Towards a perceptual metric for video quality assessment
Abstract
In the last couple of years a huge amount of work has been shifted from works on Image Quality Assessment to Video Quality Assessment. Although some metrics have started to take the temporal aspects of videos into account but still most metrics are focusing on the spatial distortions in videos or in other words applying image quality metrics on individual frames. Also till now most metrics are focusing on the Quality of Service (QOS) rather than the Quality of Experience (QOE). With respect to the mentioned factors we believe that there is a need for a new metric which has a Spatial-Temporal approach and takes QOE into account and so the proposed metric is based on these two main approaches. Because of the spatial-temporal approach we had the metric was named as STAQ (Spatial-Temporal Assessment of Quality). Our proposed method is based on the fact that the Human Visual System (HVS) is sensitive to sharp changes in videos. Keeping this in mind we could reach the conclusion that there will be matching regions in consecutive frames. We took advantage of this point and found these regions and used a Full Reference Image Quality Metric to evaluate the quality of these frames. We also used five different Motion Activity Density groups to evaluate the amount of motion in the video. Our final score was later pooled based on five different pooling functions each representing one of the motion activity groups.
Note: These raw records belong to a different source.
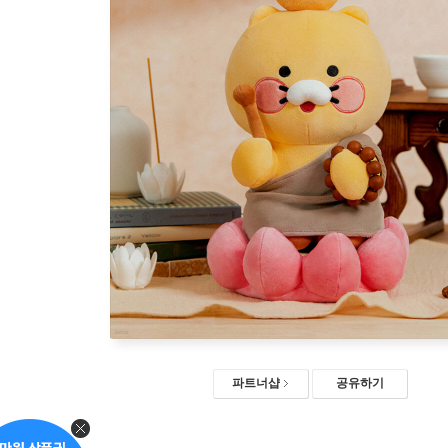
파트너샵
공유하기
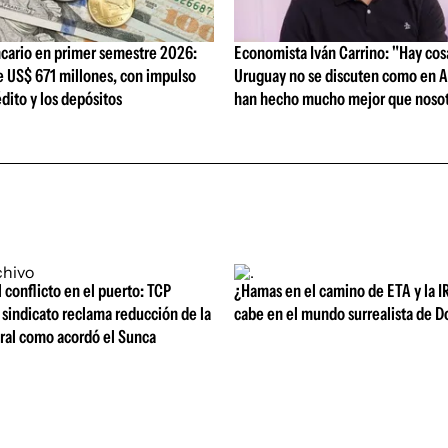
cario en primer semestre 2026:
Economista Iván Carrino: "Hay cos
e US$ 671 millones, con impulso
Uruguay no se discuten como en A
édito y los depósitos
han hecho mucho mejor que nosot
l conflicto en el puerto: TCP
¿Hamas en el camino de ETA y la I
sindicato reclama reducción de la
cabe en el mundo surrealista de 
oral como acordó el Sunca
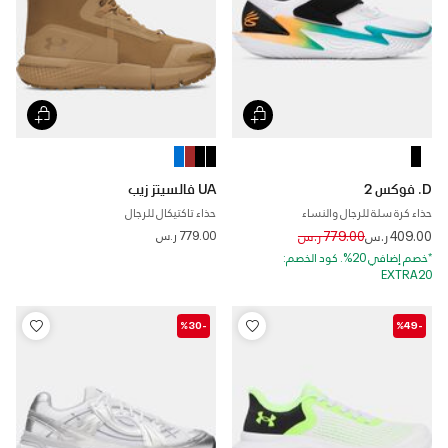
D. فوكس 2
UA فالسيتز زيب
حذاء كرة سلة للرجال والنساء
حذاء تاكتيكال للرجال
Price reduced from
to
409.00 ر.س
779.00 ر.س
779.00 ر.س
*خصم إضافي 20%. كود الخصم:
EXTRA20
-%30
-%49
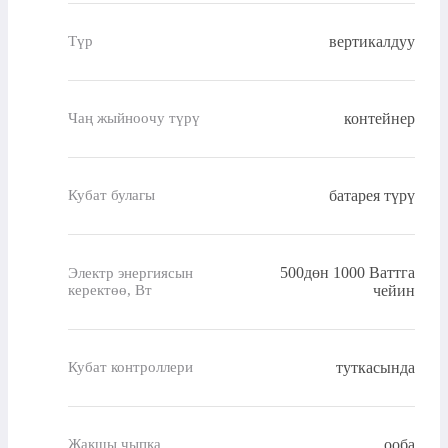
вертикалдуу
Түр
контейнер
Чаң жыйноочу түрү
батарея түрү
Кубат булагы
500дөн 1000 Ваттга
Электр энергиясын
керектөө, Вт
чейин
туткасында
Кубат контроллери
ооба
Жакшы чыпка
In other words we used QOE or information from subjective evaluation for playing a controlling factor role in our method. When the proposed reduced reference metric is compared to ten different state of the art full reference metrics the results show a great improvement in the case of H.264 compressed videos compared to other state of the art metrics. We also reached good results in the case of MPEG-2 compressed videos and videos affected by IP distortion. With respect to the results achieved we could claim that the metric introduced is among the best metrics so far and has especially made a huge progress in the case of H.264 compressed videos.